Please write out every line of the items below as a numbered list, skipping blank lines and leaving out the pictures.

— Start Data for processing —

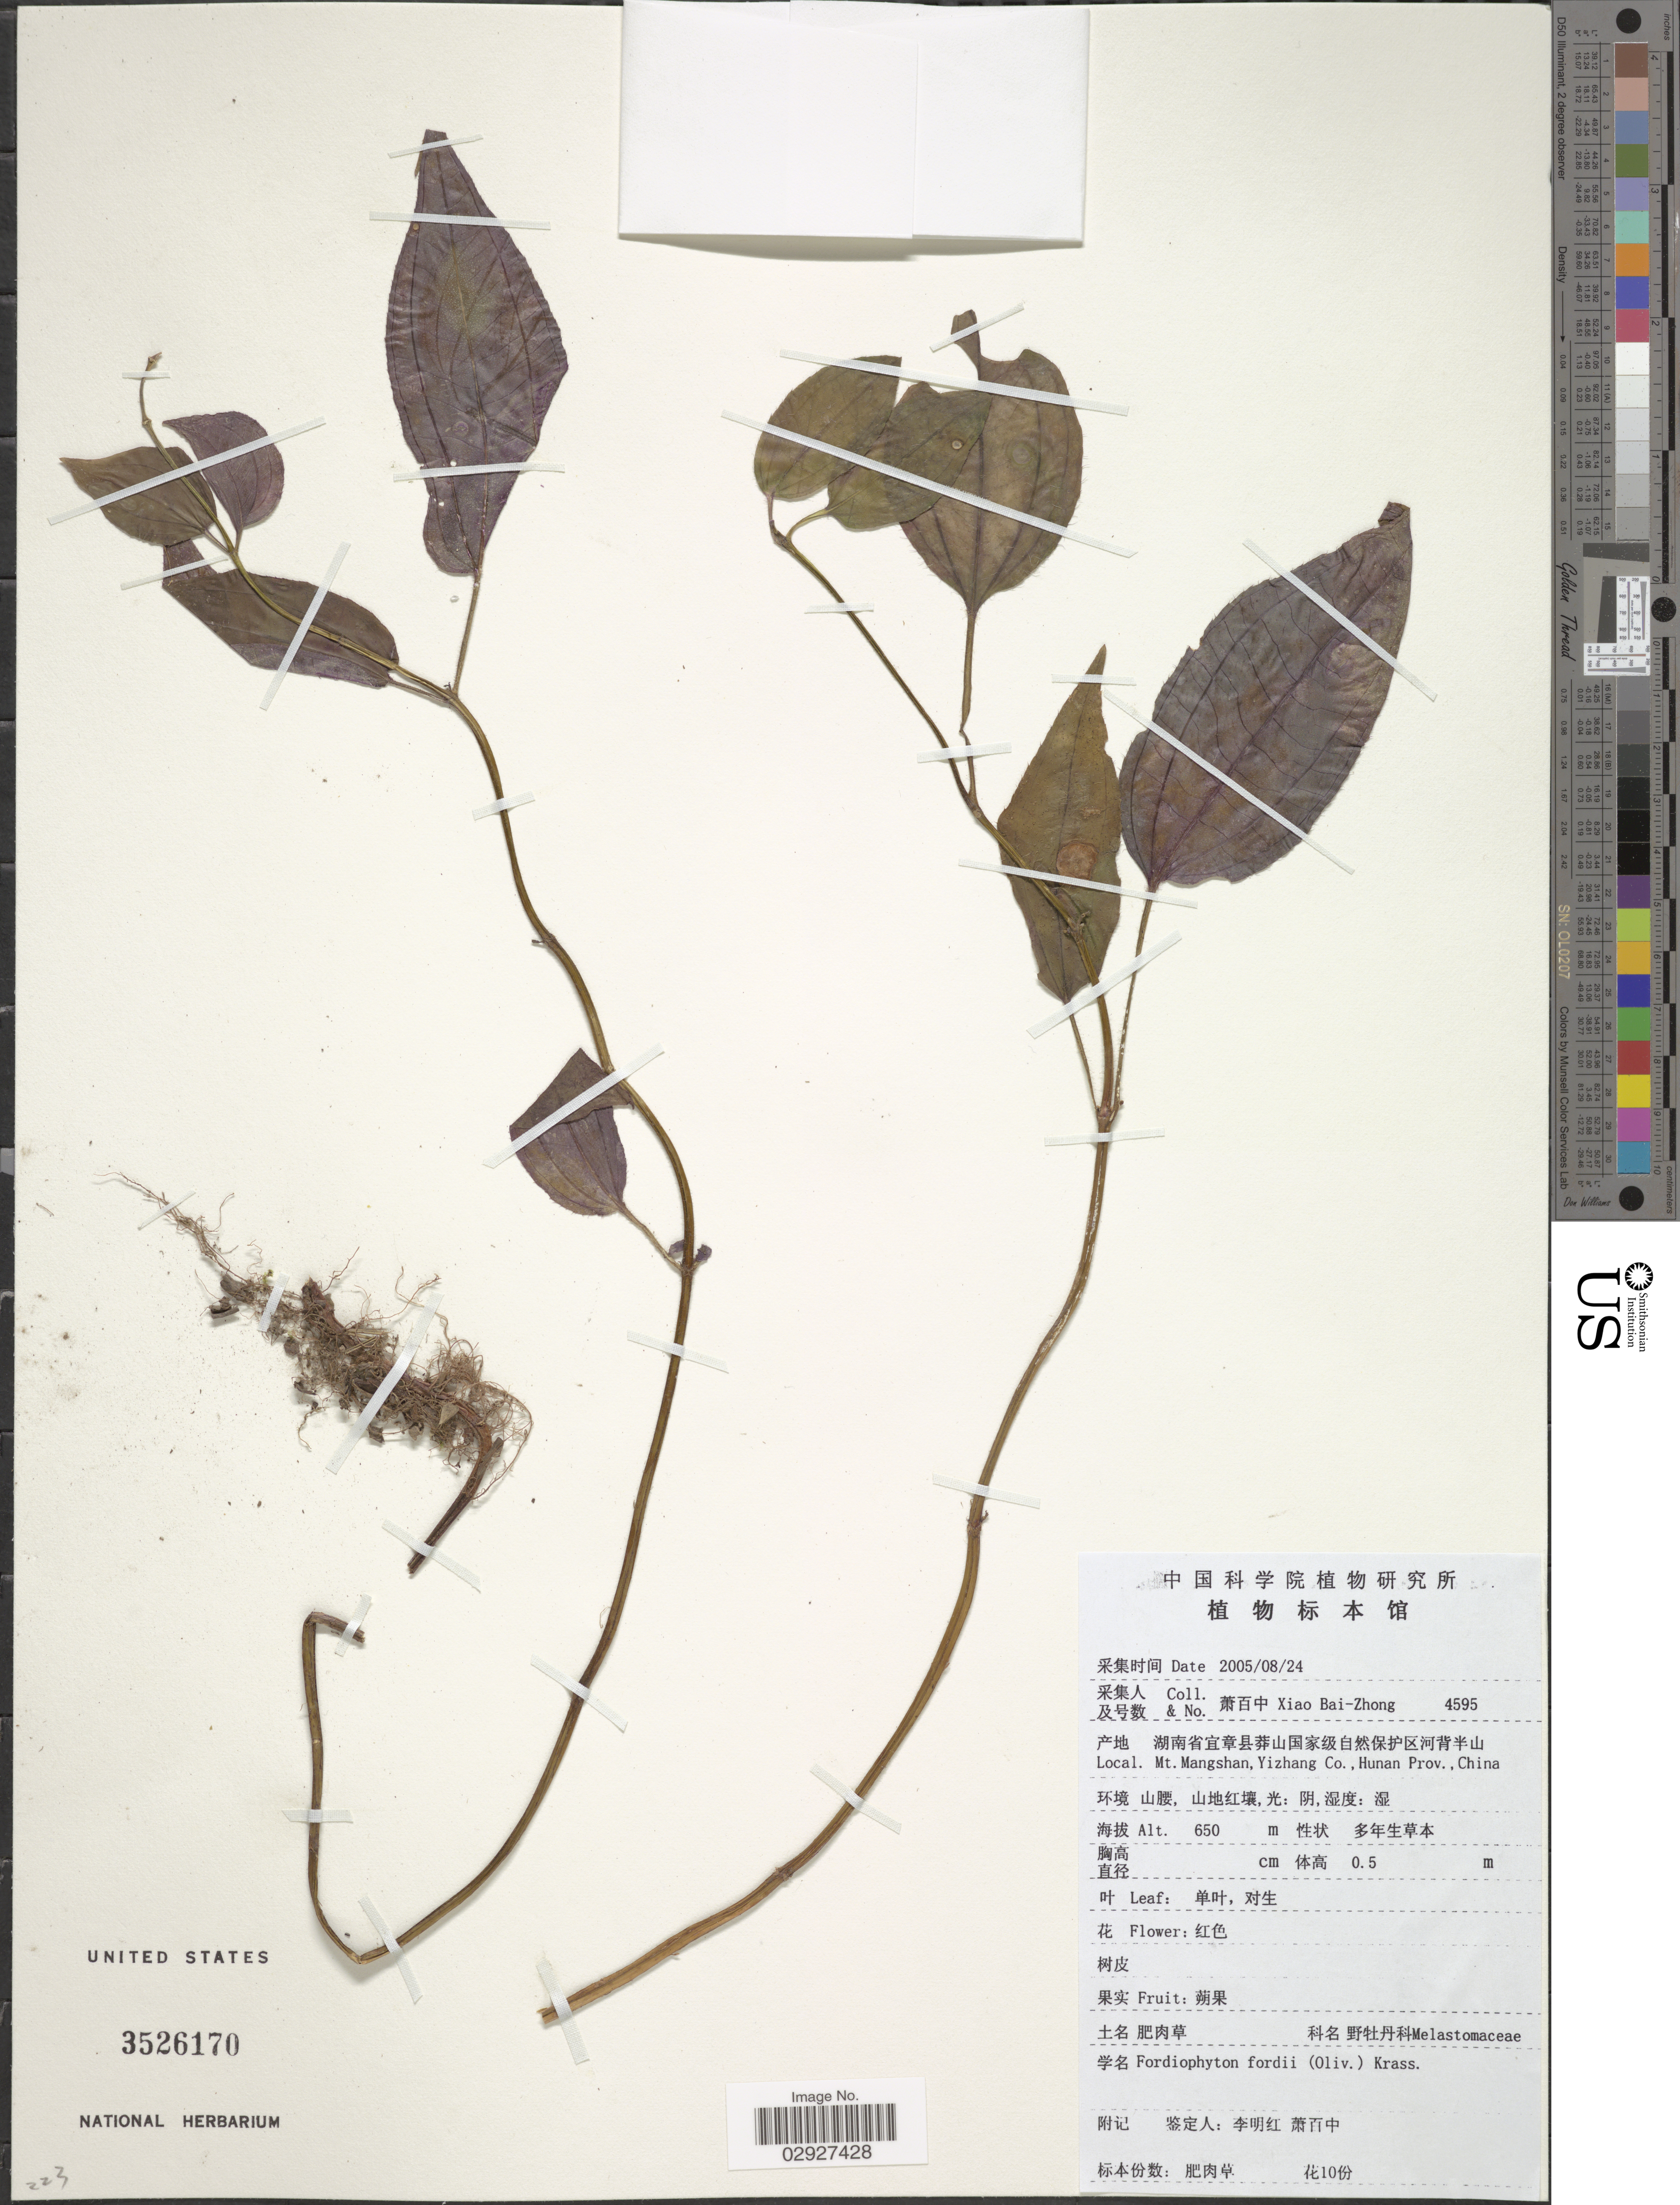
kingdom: Plantae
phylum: Tracheophyta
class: Magnoliopsida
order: Myrtales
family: Melastomataceae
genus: Fordiophyton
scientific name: Fordiophyton fordii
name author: (Oliv.) Krasser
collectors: B. Z. Xiao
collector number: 4595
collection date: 2005-08-24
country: China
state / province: Hunan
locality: Mt. Mangshan, Yizhang Co., Hunan Prov., China.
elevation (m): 650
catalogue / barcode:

— End Data for processing —

→ **Answer for this exercise**:
1. kingdom: Plantae
2. phylum: Tracheophyta
3. class: Magnoliopsida
4. order: Myrtales
5. family: Melastomataceae
6. genus: Fordiophyton
7. scientific name: Fordiophyton fordii
8. name author: (Oliv.) Krasser
9. collectors: B. Z. Xiao
10. collector number: 4595
11. collection date: 2005-08-24
12. country: China
13. state / province: Hunan
14. locality: Mt. Mangshan, Yizhang Co., Hunan Prov., China.
15. elevation (m): 650
16. catalogue / barcode:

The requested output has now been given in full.